My Torch RAM usage is growing over epochs

J_Jordano · January 20, 2023, 9:22am

Hi, I’m currently working on PyTorch project to implement a minibatch discrimination(kind of nested module in discriminator) on my GAN code.

But after monitoring the training procedure, I find that my RAM usage is increasing over epochs. And RAM usage causes my whole system halts so that my GAN cannot continue to learn.

I already refered CPU RAM usage increases inside each epoch and keeps increasing for all epochs (OSError: [Errno 12] Cannot allocate memory), but I cannot detach it cuz I have to train T and x.

So I wanna stop gradient computation with respect to some temporary variables(in my case, M, cb, Ox). But whenever I try to set requires_grad=True on this parameters, It shows me " can’t change requires_grad for non leaf variables" error.

This is my module for minibatch discriminator.

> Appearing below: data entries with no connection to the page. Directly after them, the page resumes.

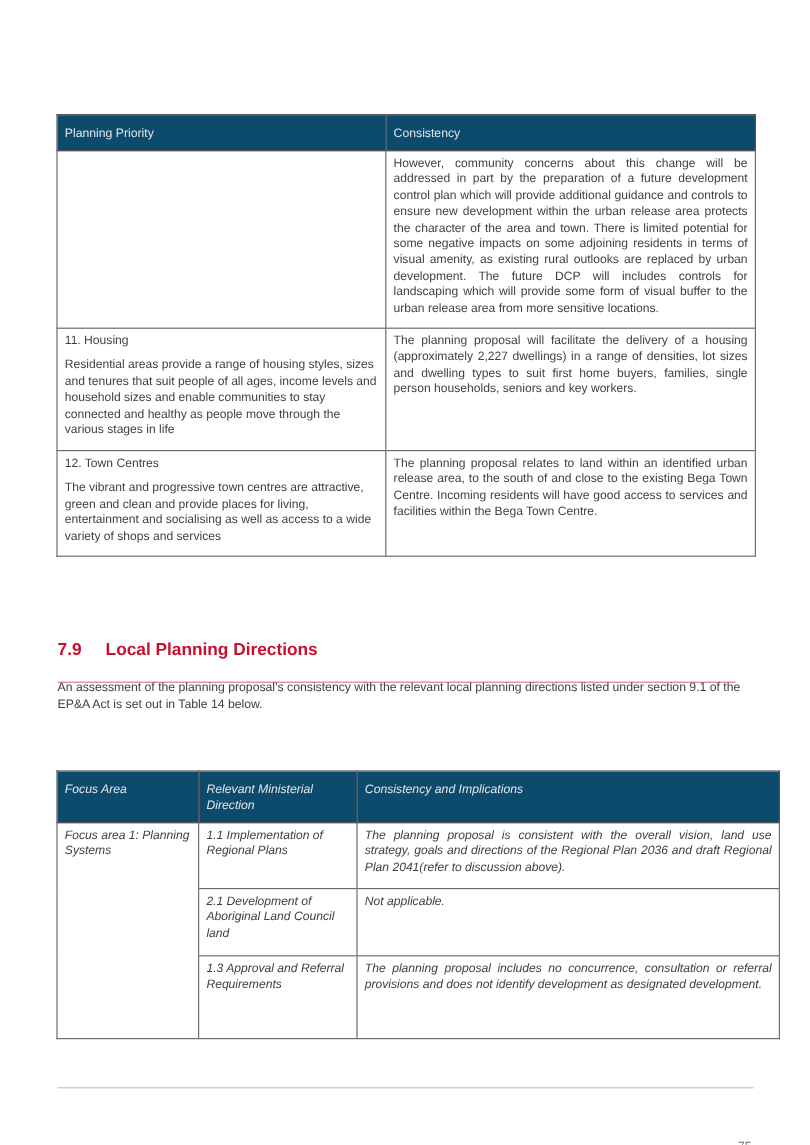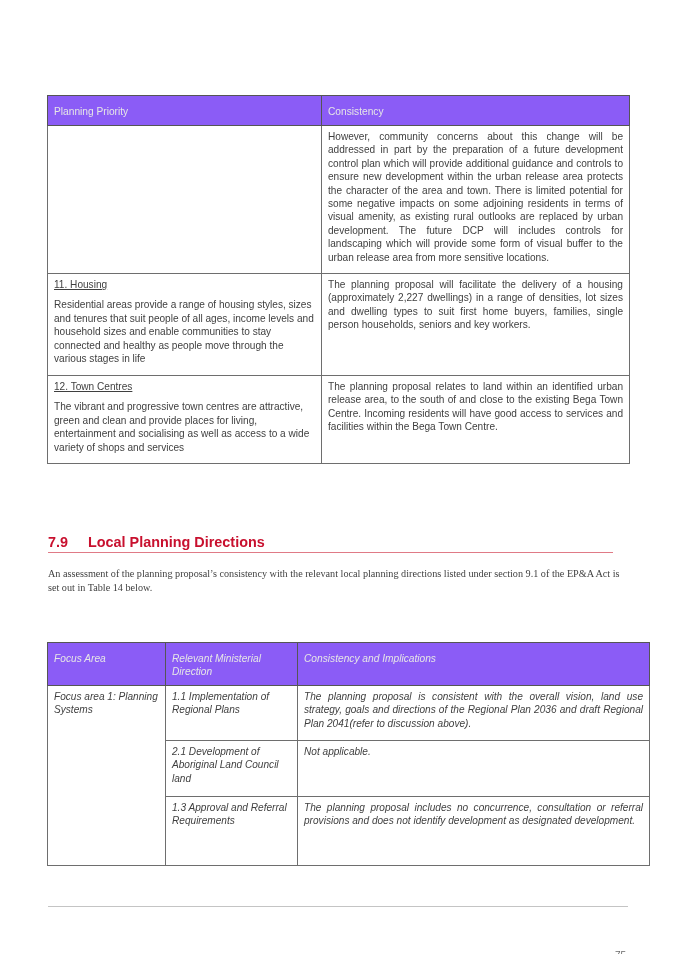--- a/index.html
+++ b/index.html
@@ -8,7 +8,7 @@
     .page { position: absolute; left: 0; top: 0; width: 675px; height: 954px; }
 
     table.doc { border-collapse: collapse; position: absolute; table-layout: fixed; }
-    table.doc th { background: #8b5cf6; color: #e6e6e6; font-weight: normal; text-align: left;
+    table.doc th { background: #0c4a6e; color: #e6e6e6; font-weight: normal; text-align: left;
                    font-size: 10.2px; padding: 9px 6px 7px 6px; vertical-align: top; line-height: 13px;
                    border: 1.5px solid #555; }
     table.doc td { border: 1.5px solid #6e6e6e; font-size: 10.1px; line-height: 13.4px; vertical-align: top;

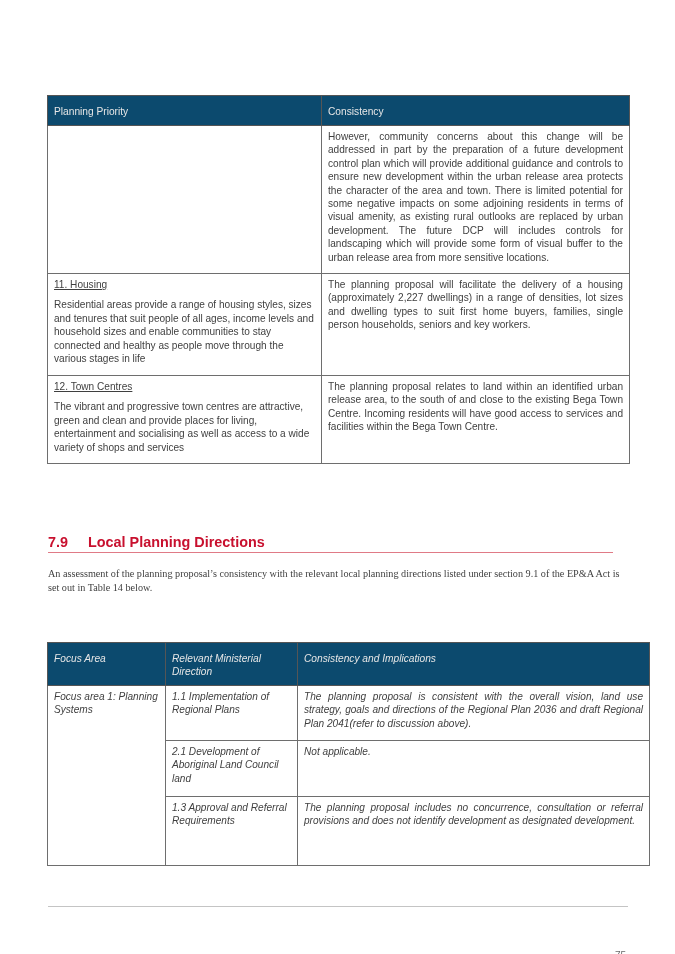--- a/index.html
+++ b/index.html
@@ -14,7 +14,7 @@
     table.doc td { border: 1.5px solid #6e6e6e; font-size: 10.1px; line-height: 13.4px; vertical-align: top;
                    padding: 4px 6px 4px 6px; color: #3f3f3f; }
     .just { text-align: justify; }
-    .cell-title { margin: 0 0 7px 0; text-decoration: underline; }
+    .cell-title { margin: 0 0 7px 0; }
     .cell-body { margin: 0; }
 
     #t1 { left: 47px; top: 95px; width: 582px; }

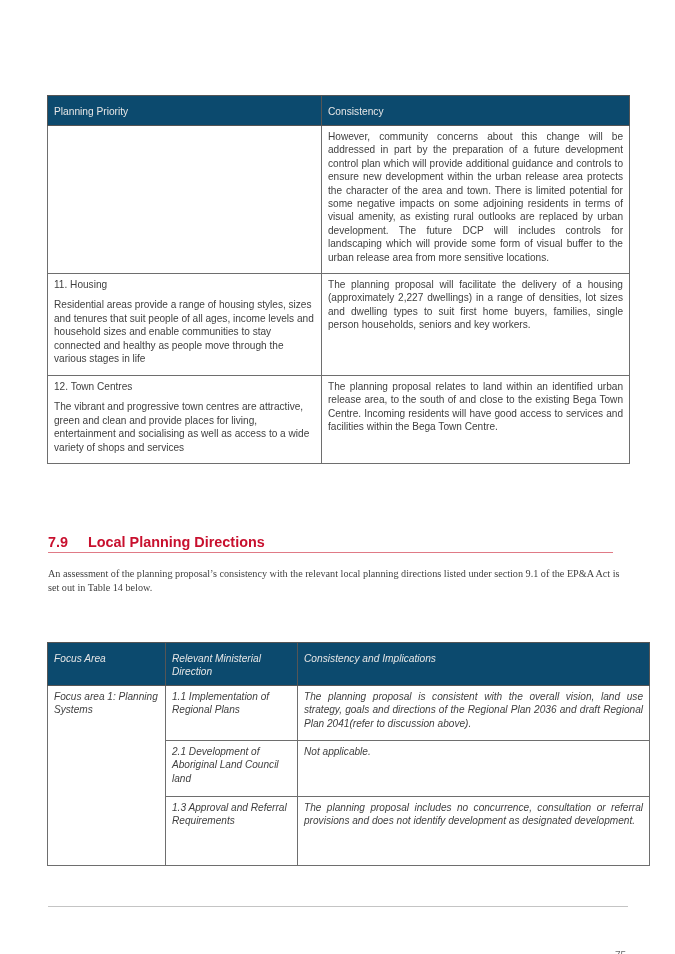--- a/index.html
+++ b/index.html
@@ -22,7 +22,7 @@
 
     .para { position: absolute; left: 48px; font-size: 10.2px; line-height: 14px; color: #3f3f3f; width: 580px; }
     .heading { position: absolute; left: 48px; top: 534px; font-size: 14.4px; font-weight: bold; color: #c8102e;
-               width: 565px; border-bottom: 1px solid #e07a86; padding-bottom: 2px; }
+               width: 565px; border-bottom: 1px solid #e07a86; padding-bottom: 18px; }
     .heading .num { display: inline-block; width: 40px; }
     .caption { position: absolute; left: 48px; top: 622px; font-size: 10px; font-style: italic; color: #3f3f3f; }
     .footer-rule { position: absolute; left: 48px; top: 906px; width: 580px; height: 1px; background: #c4c4c4; }

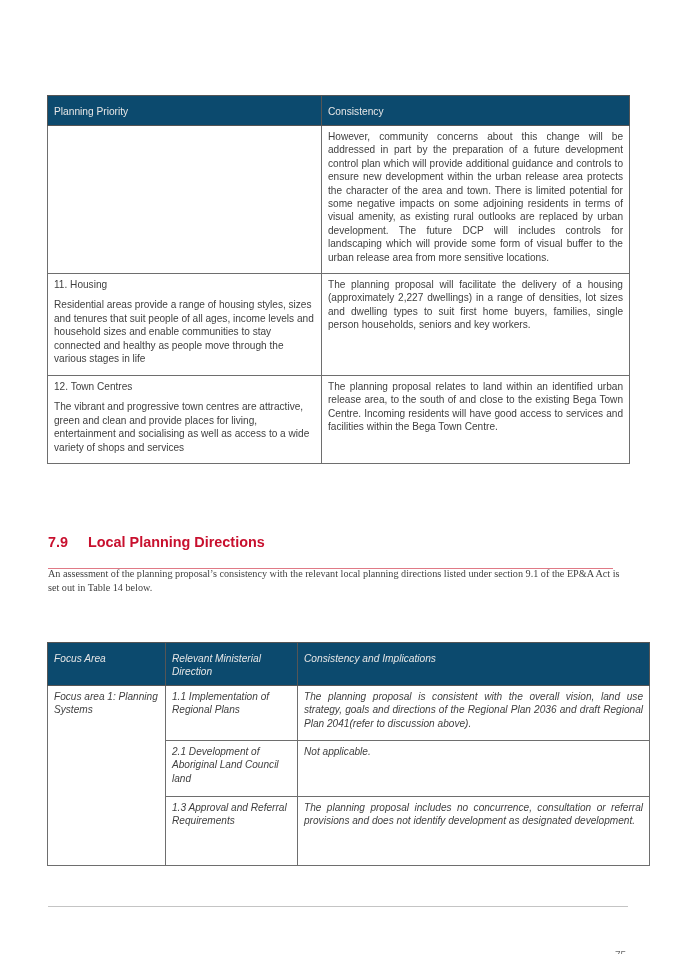--- a/index.html
+++ b/index.html
@@ -71,7 +71,7 @@
     <span class="num">7.9</span><span>Local Planning Directions</span>
   </div>
 
-  <p class="para" style="top:567px; margin:0;font-family:Liberation Serif, serif;">An assessment of the planning proposal’s consistency with the relevant local planning directions listed under section 9.1 of the EP&amp;A Act is set out in Table 14 below.</p>
+  <p class="para" style="top:567px; margin:0;">An assessment of the planning proposal’s consistency with the relevant local planning directions listed under section 9.1 of the EP&amp;A Act is set out in Table 14 below.</p>
 
 
   <table class="doc" id="t2">

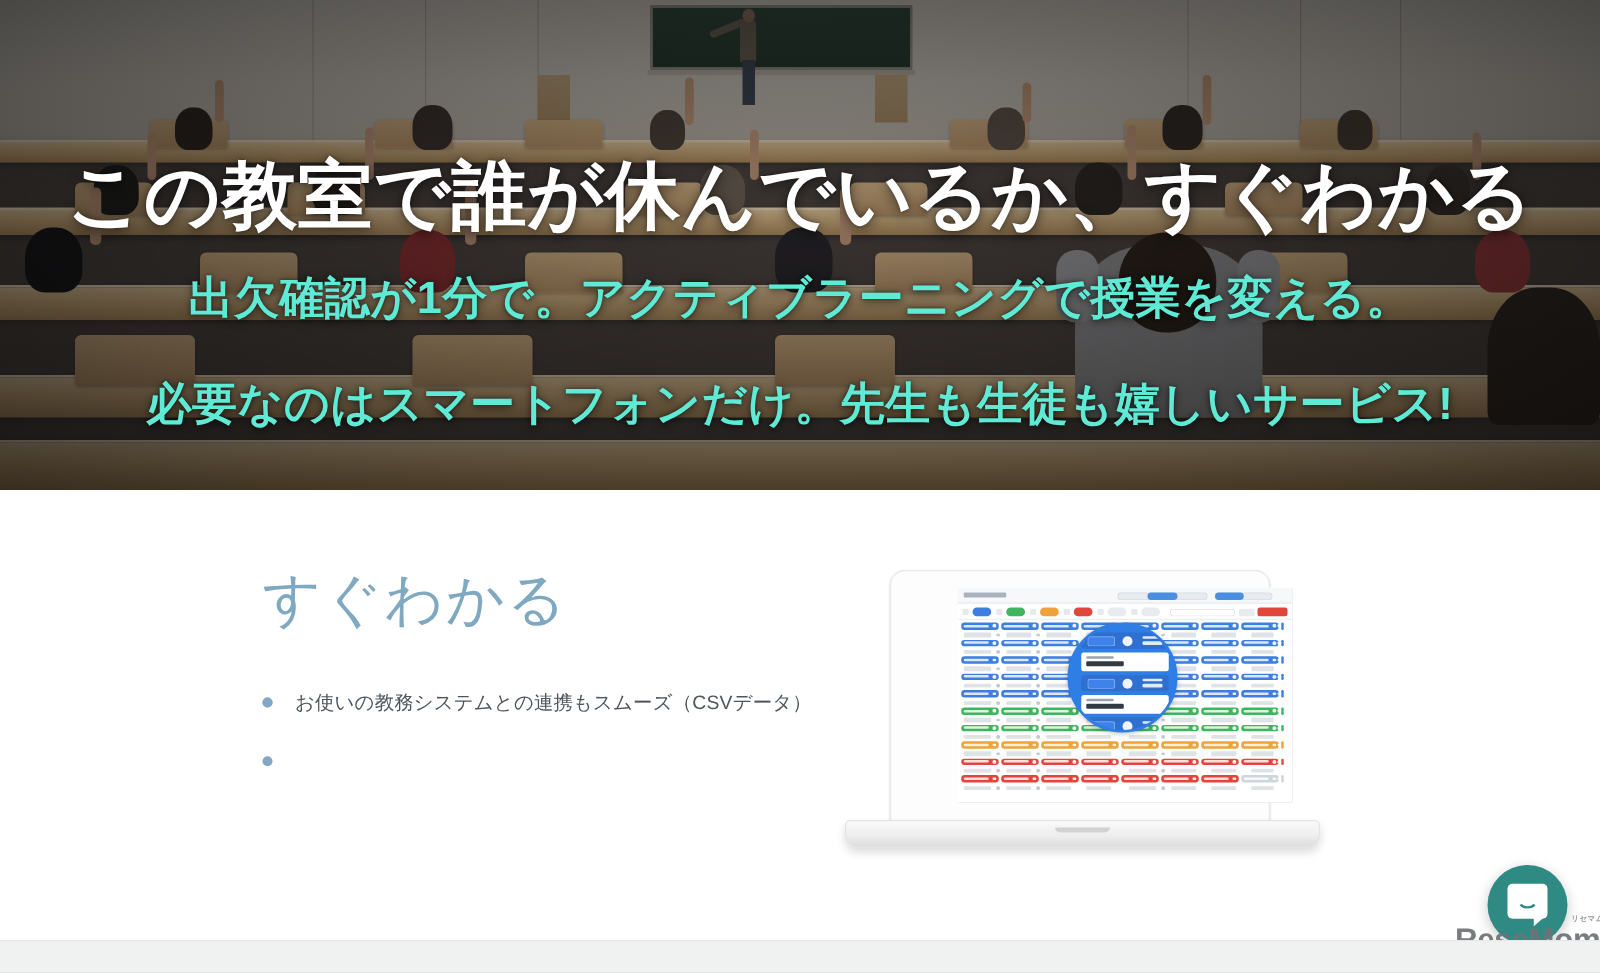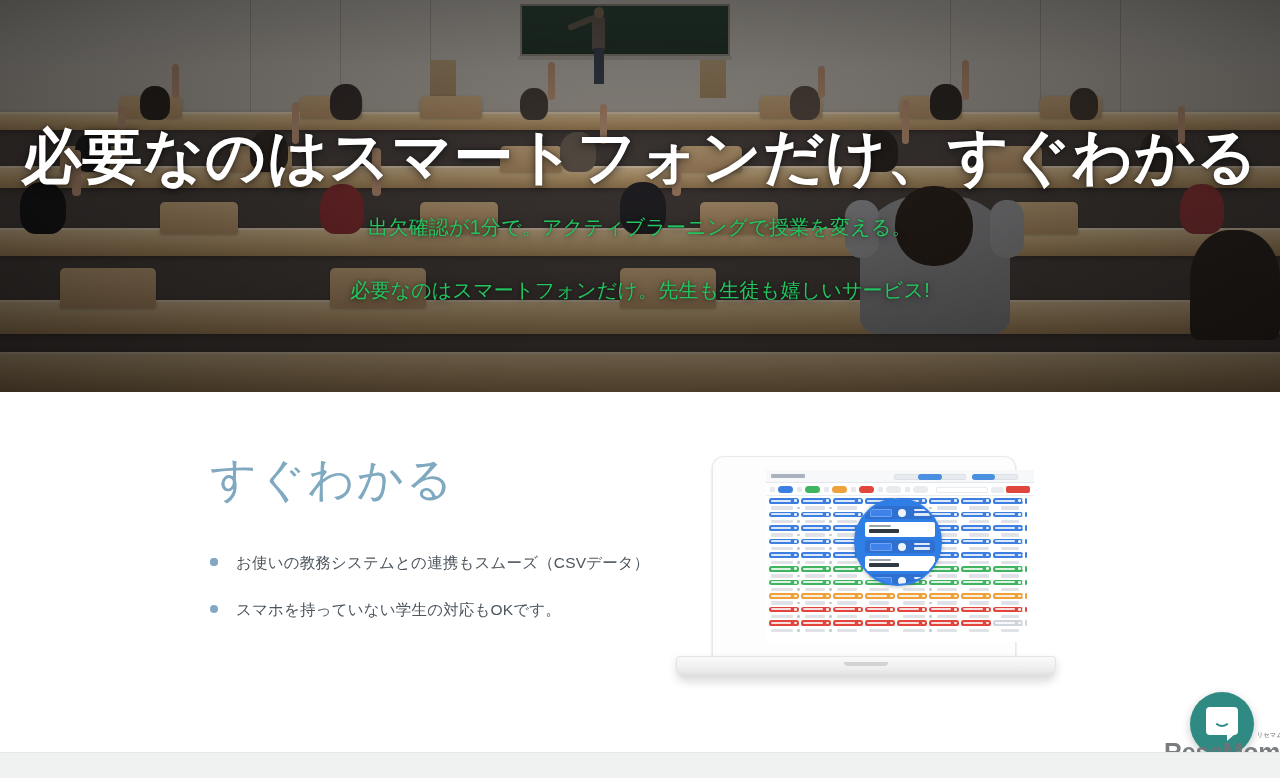--- a/index.html
+++ b/index.html
@@ -405,7 +405,7 @@
     <div class="hero-scrim"></div>
 
     <div class="hero-copy">
-      <h1 class="hero-title">必要なのはスマートフォンだけ、すぐわかる</h1>
+      <h1 class="hero-title">この教室で誰が休んでいるか、すぐわかる</h1>
       <p class="hero-sub first">出欠確認が1分で。アクティブラーニングで授業を変える。</p>
       <p class="hero-sub second">必要なのはスマートフォンだけ。先生も生徒も嬉しいサービス!</p>
     </div>

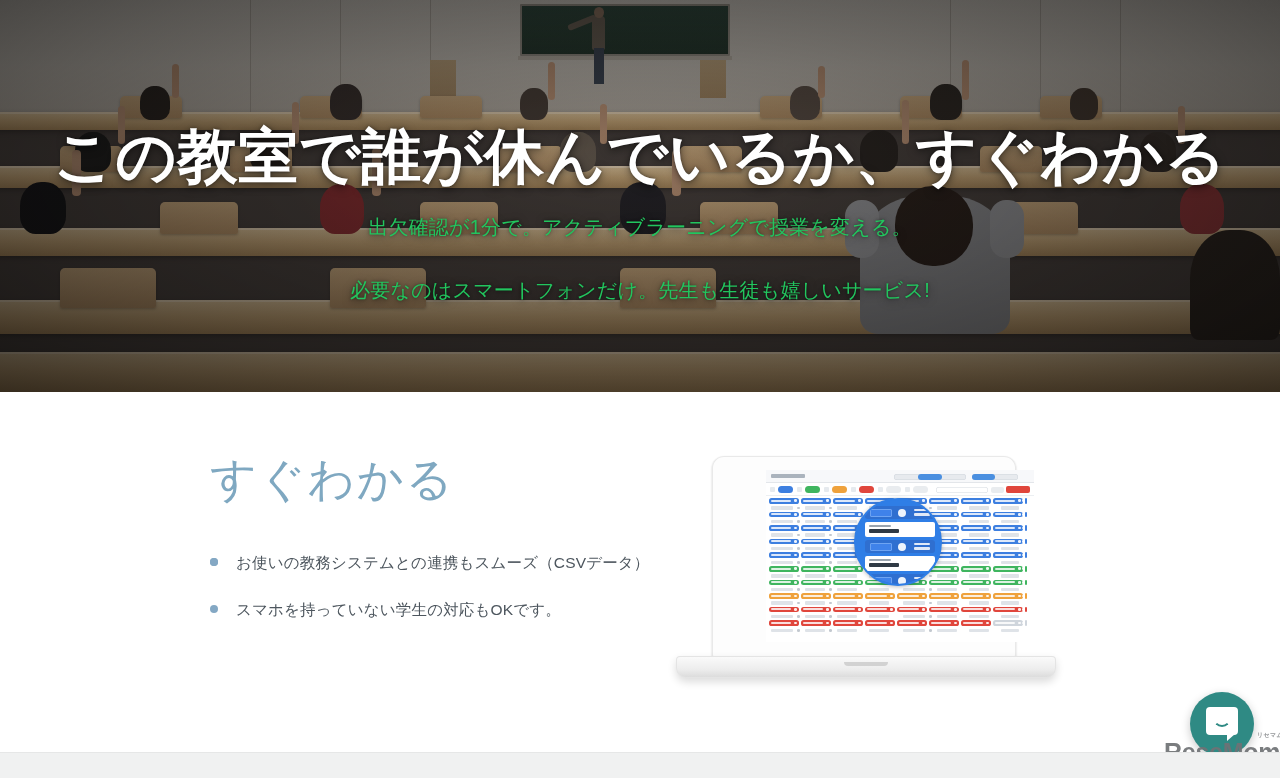--- a/index.html
+++ b/index.html
@@ -106,9 +106,9 @@
     white-space: nowrap;
   }
   .hero-sub {
-    color: #22c55e;
-    font-size: 20px;
-    font-weight: 400;
+    color: #5eead4;
+    font-size: 36px;
+    font-weight: 700;
     letter-spacing: .01em;
     text-shadow: 0 2px 8px rgba(0,0,0,.6), 0 0 3px rgba(0,0,0,.45);
     white-space: nowrap;

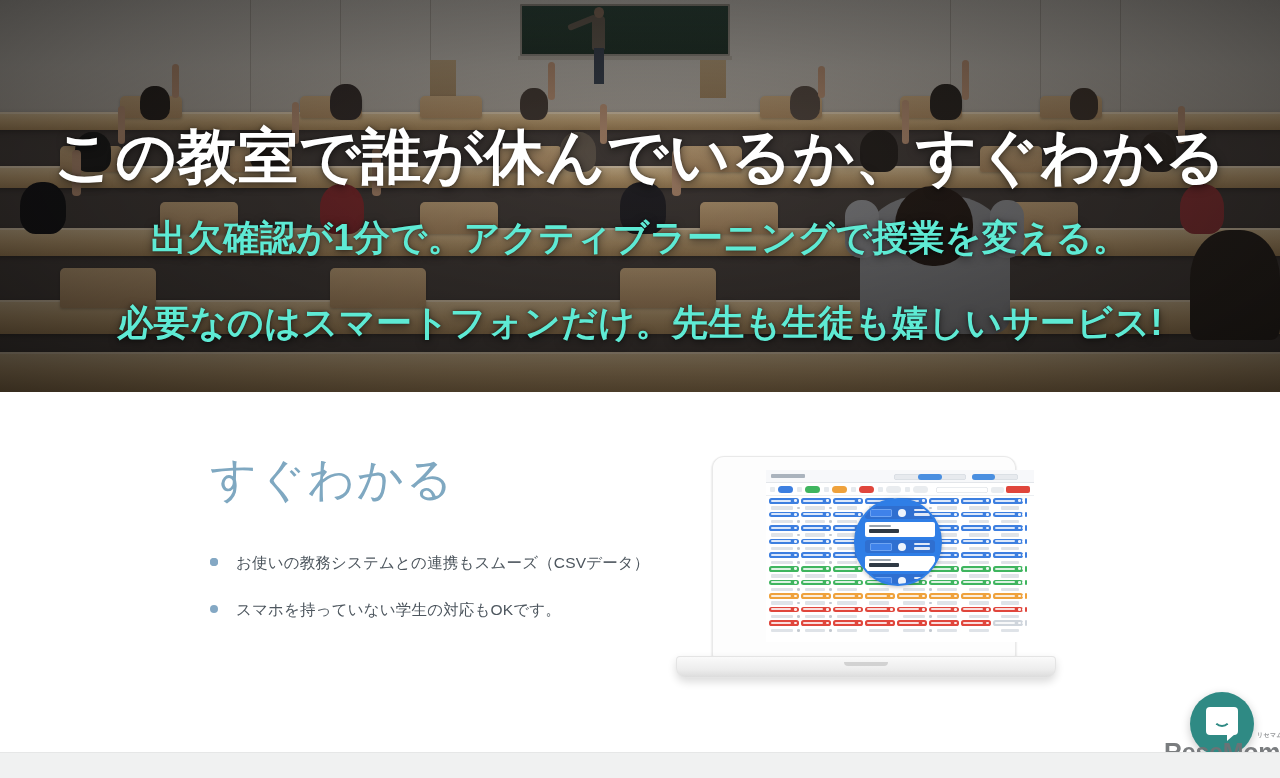--- a/index.html
+++ b/index.html
@@ -425,7 +425,6 @@
         </li>
         <li>
           <span class="dot"></span>
-          <span>スマホを持っていない学生の対応もOKです。</span>
         </li>
       </ul>
     </div>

class MinibatchDiscriminator(nn.Module):
  def __init__(self, in_features, out_features, row_size, batch_size):
    super(MinibatchDiscriminator,self).__init__();
    self.in_features = in_features; # A 
    self.out_features = out_features; # B in paper
    self.row_size = row_size; # C in paper
    self.batch_size = batch_size; # N 
    self.T = nn.Parameter(torch.Tensor(self.in_features, self.out_features, self.row_size));  # A*B*C
    init.normal_(self.T, 0, 1)
  
  def forward(self,x) :
    M = torch.mm(x, self.T.view(self.in_features,-1)).view(-1,self.out_features,self.row_size); # R^(N*A) * R^(A*B*C) => R^(N*B*C)
    cb = torch.zeros(self.batch_size, self.batch_size, self.out_features); # N*N*B
    for i in range(self.batch_size) : 
      for j in range(self.batch_size) :
        cb[i][j] = torch.abs(M[i]-M[j]).sum(1);

    cb = torch.exp(-cb);
    Ox = cb.sum(1).cuda(); # N*B
# Ox.requires_grad = False; // Error
    return torch.cat([x,Ox],1);

And this is the module for discriminator.

class Discriminator(nn.Module) :
  def __init__(self) :
    super(Discriminator, self).__init__();
    
    self.ff1 = nn.Sequential(
        nn.Conv2d(in_channels=3, out_channels=128, stride =4 , kernel_size = 4, padding = 0 ),
        nn.BatchNorm2d(128),
        nn.LeakyReLU(),

        nn.Conv2d(in_channels=128, out_channels=256, stride =1 , kernel_size = 4, padding = "same" ),
        nn.BatchNorm2d(256),
        nn.LeakyReLU(),

        nn.Conv2d(in_channels=256, out_channels=512, stride =4 , kernel_size = 4, padding = 0 ),
        nn.BatchNorm2d(512),
        nn.LeakyReLU(),

        nn.Conv2d(in_channels=512, out_channels=1024, stride =1 , kernel_size = 4, padding = "same" ),
        nn.BatchNorm2d(1024),
        nn.LeakyReLU(),
        
        nn.Conv2d(in_channels=1024, out_channels=1024, stride =4 , kernel_size = 4, padding = 0 ),
        nn.BatchNorm2d(1024),
        nn.LeakyReLU(),

        nn.Flatten(),
        nn.Linear(in_features = 1024 * 4 * 4 , out_features=  minibatch_A),

    )

    self.ff2 = nn.Sequential(
        nn.Linear(in_features = minibatch_A+minibatch_B, out_features=1),
        nn.Sigmoid()
    )


  def forward (self, x) :
    p = self.ff1(x);
    p = minibatch_discriminator(p);
    p = self.ff2(p);

    return p;

Thank you for your help.

ptrblck · January 20, 2023, 9:57am

An increase in memory usage is usually caused by storing tensors which are still attached to a computation graph which would disallow the backward call to free the intermediate tensors.
Could you check if you are storing the loss(es) or outputs in a list or in another tensor?

J_Jordano · January 20, 2023, 11:55am

Thank you for the reply.

I found that problematic part from my code which is

    d_loss_log.append(d_loss)

after changing it to

    d_loss_log.append(d_loss.detach())

it worked and my RAM usage doesn’t soar anymore. Thank you!